1. Should this be blocked?

The Reflex engine answers this in under 50ms. Pattern matching against known-dangerous commands, loop detection against repetitive behavior, injection detection against prompt manipulation attempts. Binary output: yes or no.

2. Is the session drifting?

The Anchor engine answers this continuously. The Compass tracks phase transitions, the Focus module tracks file-set coherence, the Ledger tracks turn counts and verification gaps. The output is not binary — it is a set of signals with varying severity.

3. What survives this session?

The Dream engine answers this in the background. When a session ends or goes idle, the worker thread analyzes the session log for patterns worth remembering: successful repair sequences, project conventions, error signatures. These artifacts persist in .warden/cross-session/ and are loaded into future sessions.

4. What should the assistant do next?

The Harbor engine answers this through context injection. Based on signals from the other three engines, Harbor formats a compact context block and delivers it to the assistant via the appropriate protocol — system field for Claude Code, MCP tool response for other integrations.

Not every hook invocation touches all four questions. A simple cat README.md might only hit question 1 (not blocked) and skip the rest. A git push --force hits all four.

Harness Engineering vs. Prompt Engineering

Warden represents a bet on harness engineering — building structured systems around LLMs — over prompt engineering — crafting natural-language instructions for LLMs.

Prompt engineering is fragile. It depends on the LLM following instructions reliably, which varies across models, versions, and context lengths. A perfectly crafted system prompt for Claude 3.5 Sonnet might behave differently on Claude 4 Opus, or degrade when the context window fills up.

Harness engineering is structural. Hooks fire regardless of which LLM is behind the assistant. Trust scores compute the same way whether the session has 10 turns or 10,000. Pattern matching does not depend on the model understanding what “dangerous” means — it depends on a regex matching a string.

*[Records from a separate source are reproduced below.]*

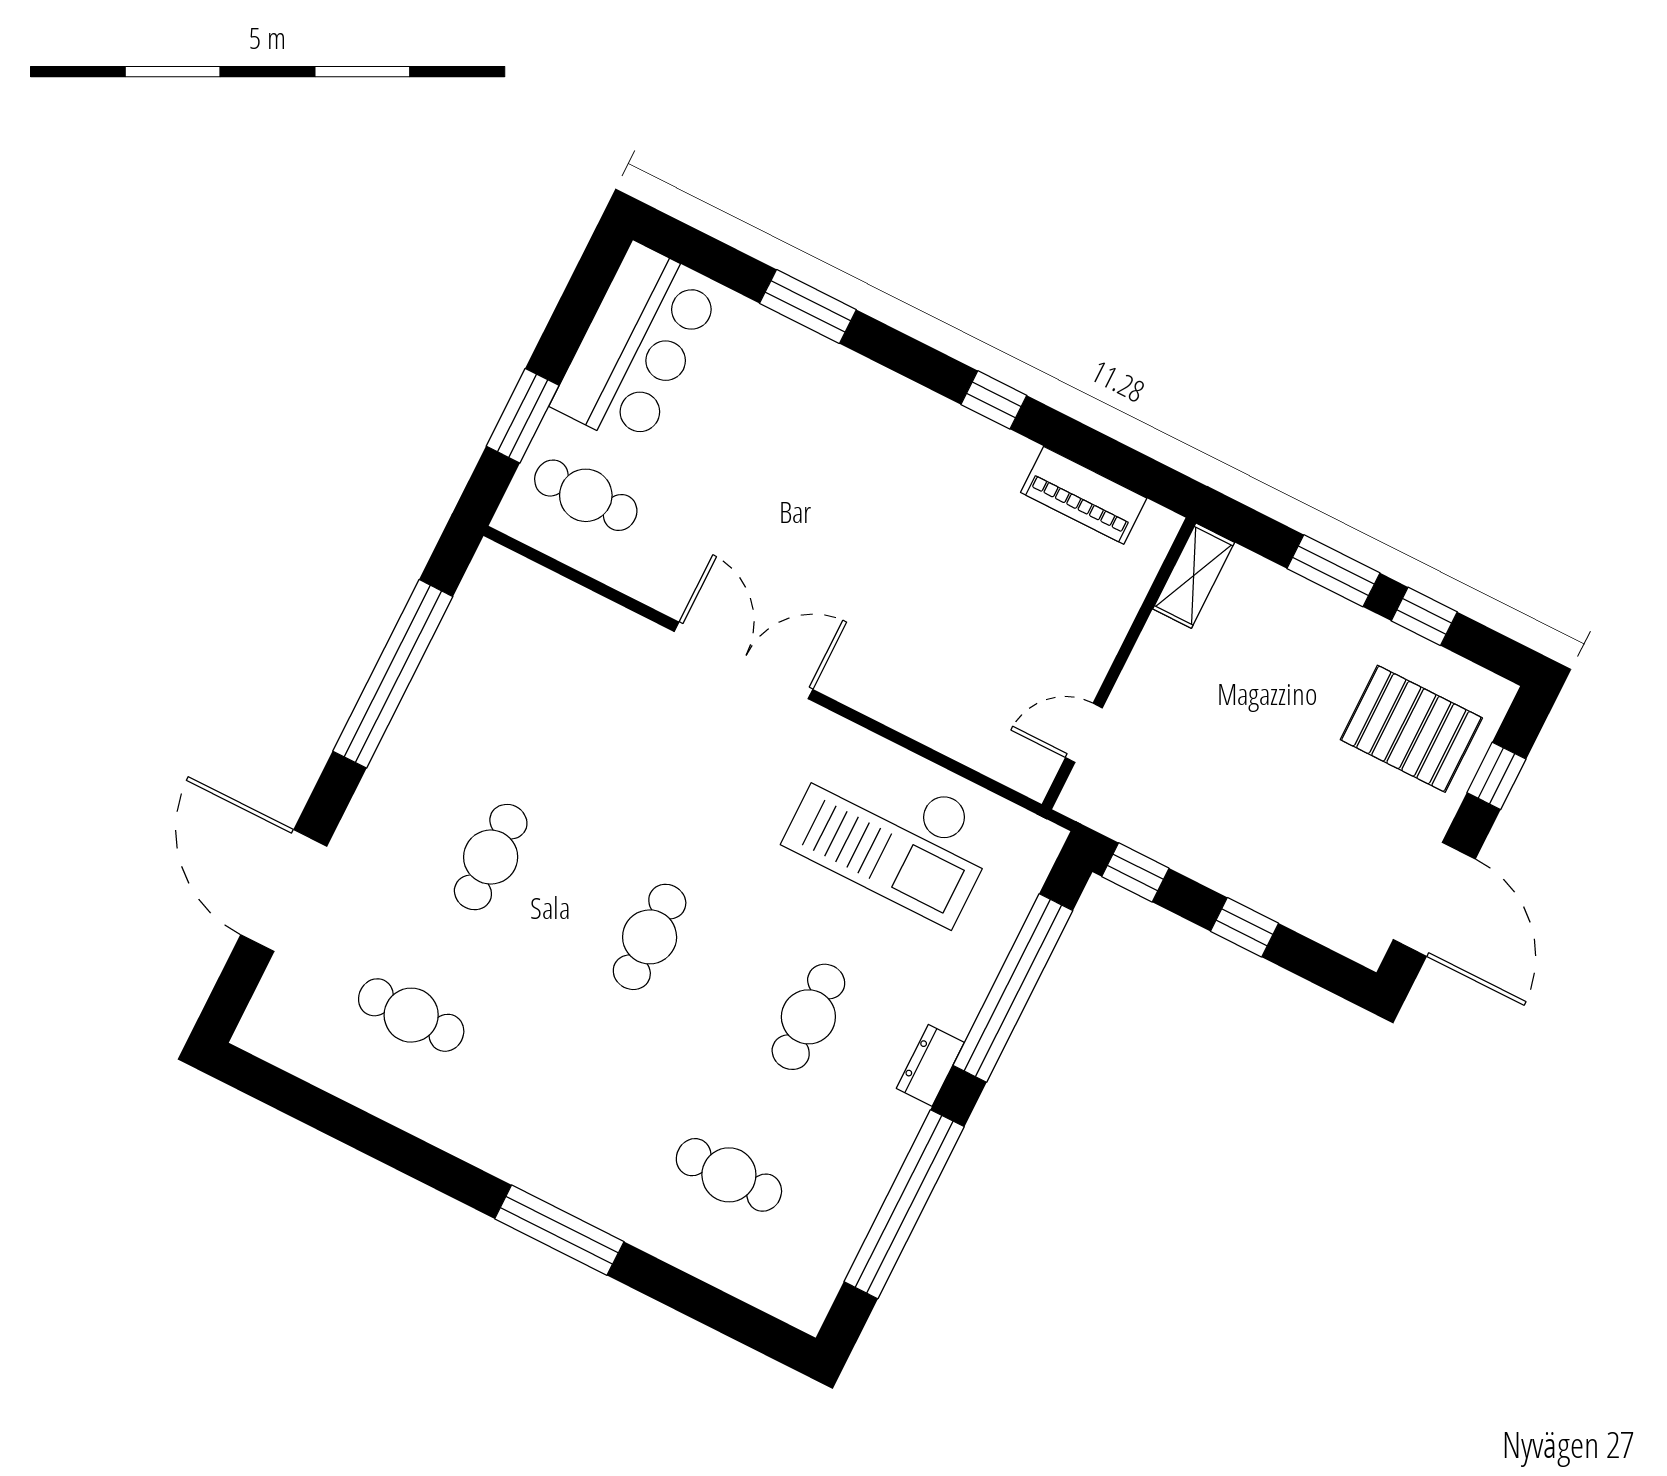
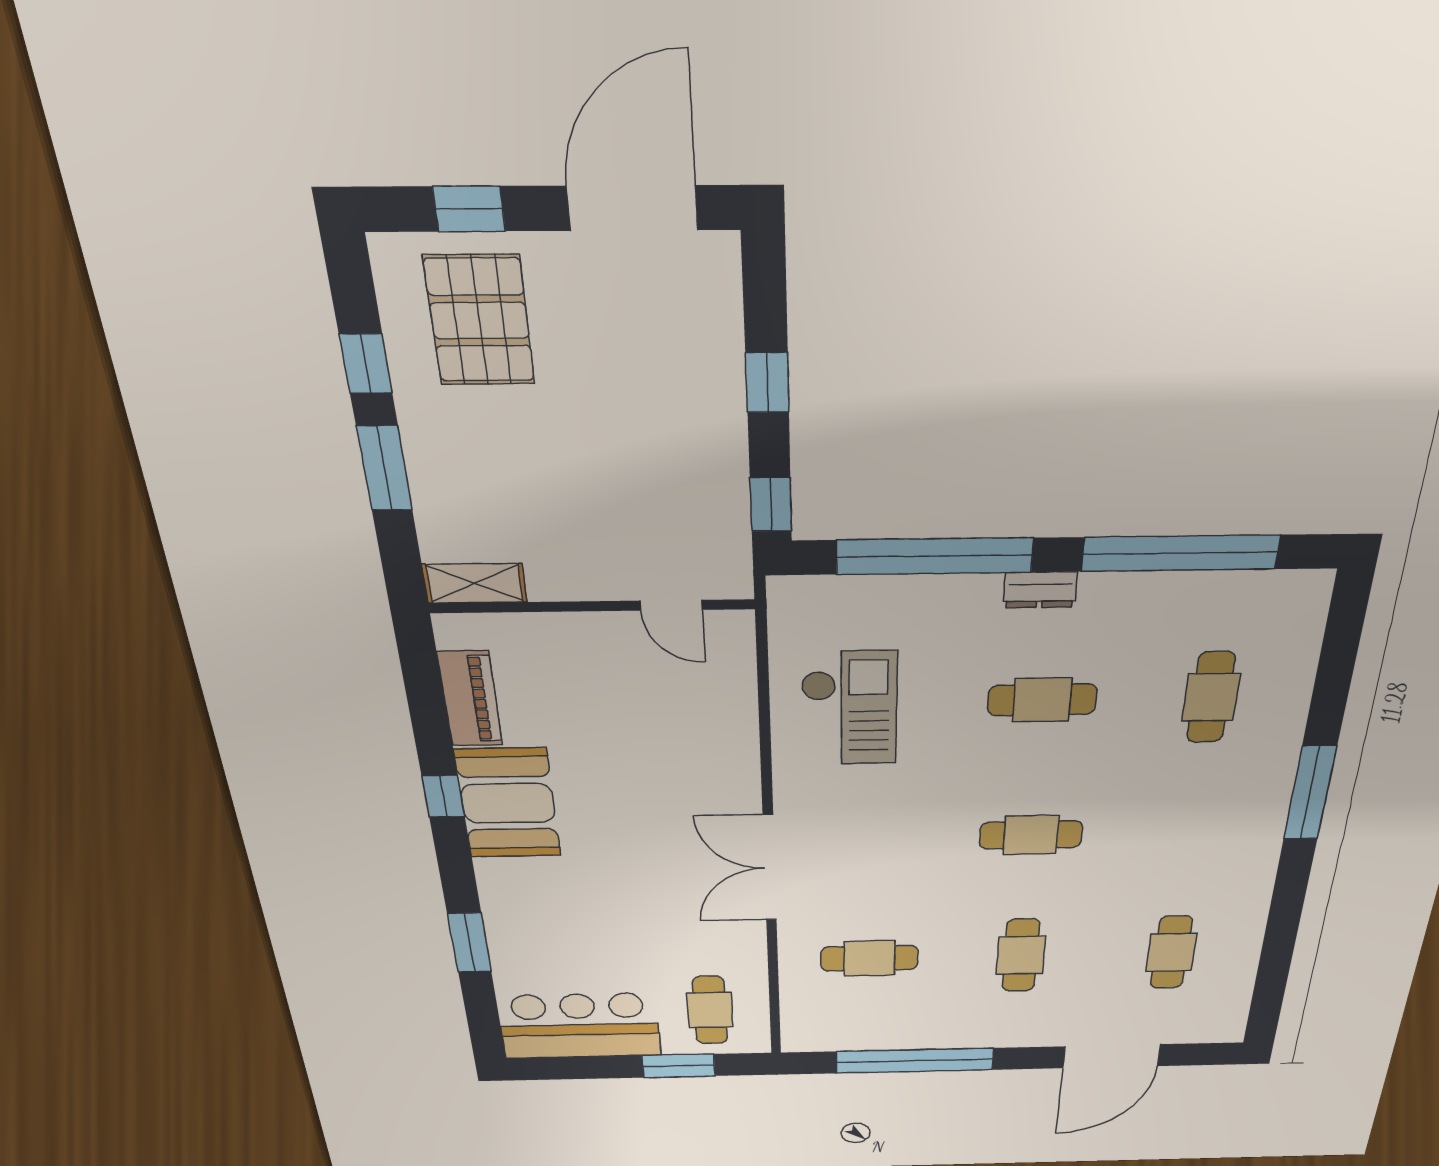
booth: (954, 455) -> (508, 803), added
cafe table: (570, 699) -> (869, 958), added
checkout: (893, 834) -> (849, 708), width x0.73, depth x0.83
cafe table: (491, 857) -> (1021, 955), turned 90

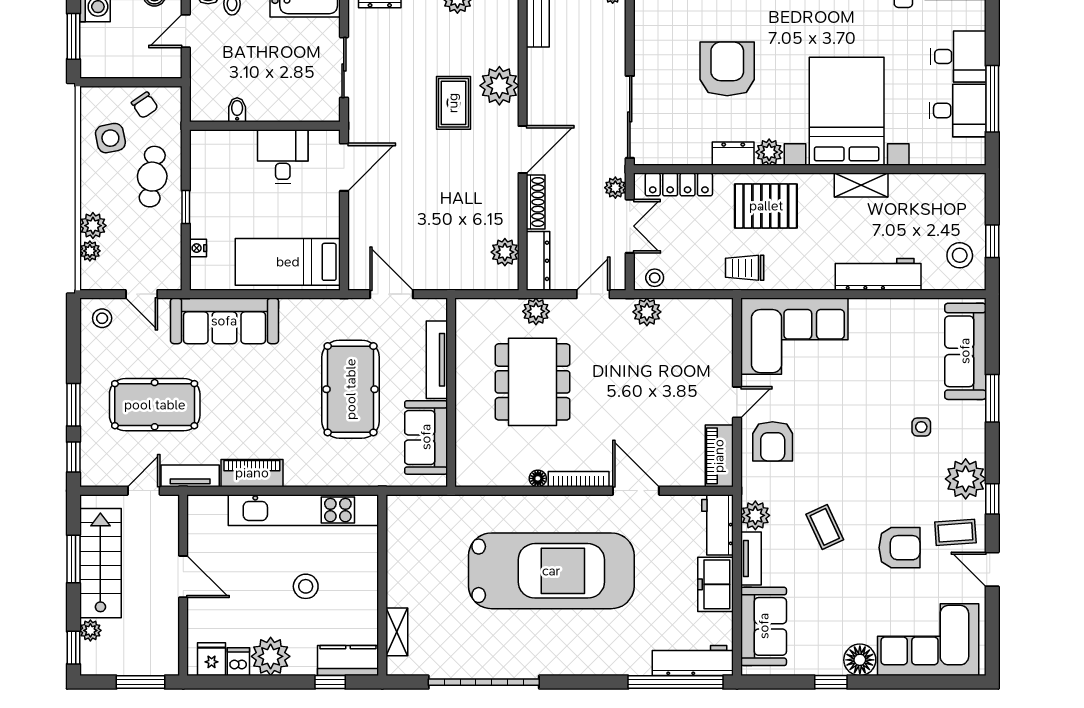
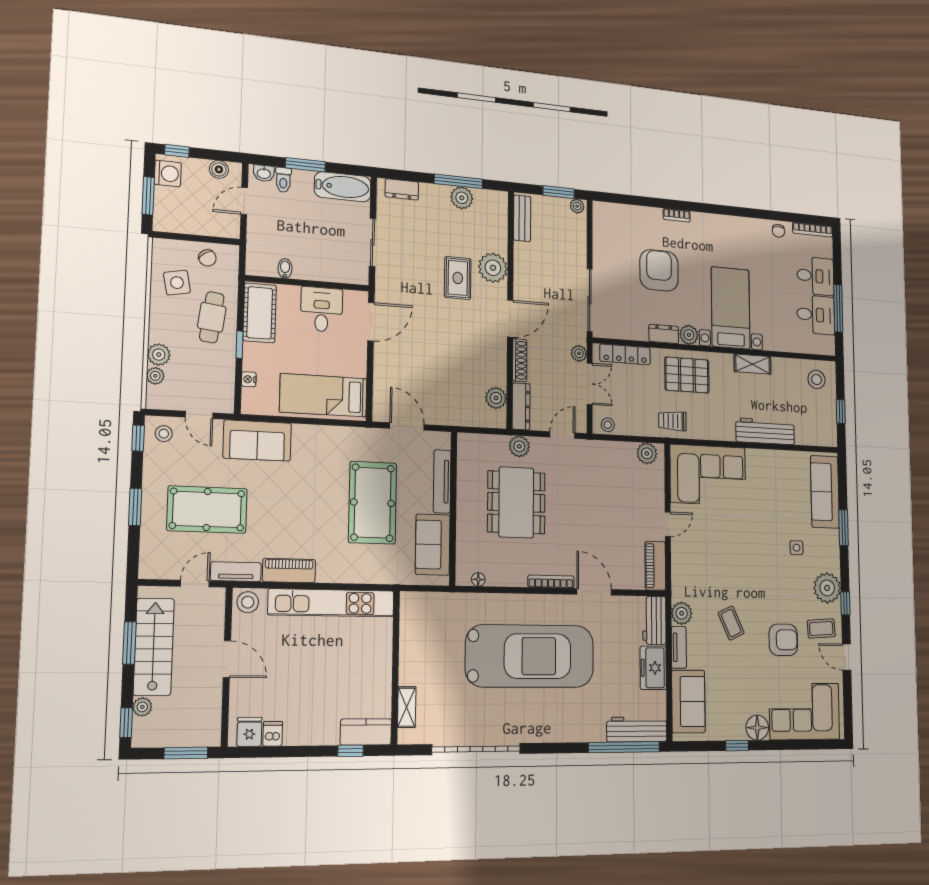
bed with nightstands: (847, 111) -> (731, 308), width x0.73
cot: (208, 167) -> (260, 313), added
stool: (960, 255) -> (817, 379), moved
plant: (647, 312) -> (647, 453), moved
sofa: (224, 321) -> (257, 441), width x0.73
armchair: (773, 441) -> (694, 555), removed
window: (73, 457) -> (138, 438), moved
floor lamp: (538, 478) -> (478, 579), moved
stool: (306, 586) -> (248, 602), moved
plant: (271, 656) -> (301, 729), removed

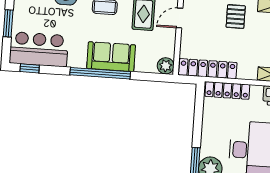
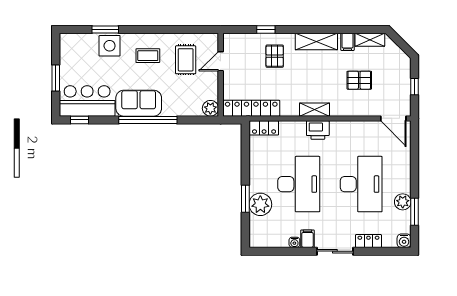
sofa: (111, 57) -> (139, 103), moved
locker: (227, 90) -> (264, 128), width x0.66

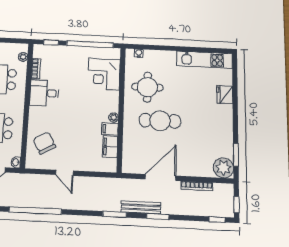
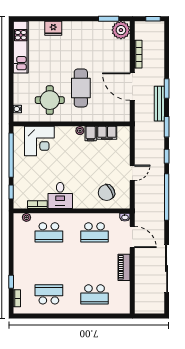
window: (217, 219) -> (167, 156), moved

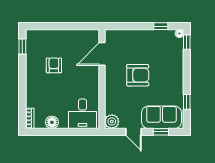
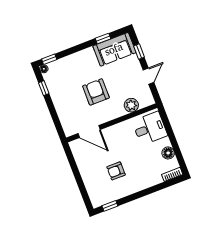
sofa: (161, 117) -> (114, 49), moved, turned -90
plant: (112, 121) -> (131, 105), moved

This does not mean prompts are useless. Warden uses context injections (which are a form of prompt engineering) for guidance that cannot be expressed as binary gates. But the load-bearing logic — the decisions that protect repositories, prevent loops, and maintain session coherence — lives in deterministic Rust code, not in natural-language instructions.

The goal is a system where the LLM’s reliability determines the quality of the output, but the harness’s reliability determines the safety of the process. Warden is the harness.


These principles are not abstract. Each one maps to specific architectural decisions documented in the Engine Overview and enforced by the test suite. When a proposed feature conflicts with a principle, the principle wins unless the conflict is resolved by updating the principle itself — which requires a design discussion, not just a code change.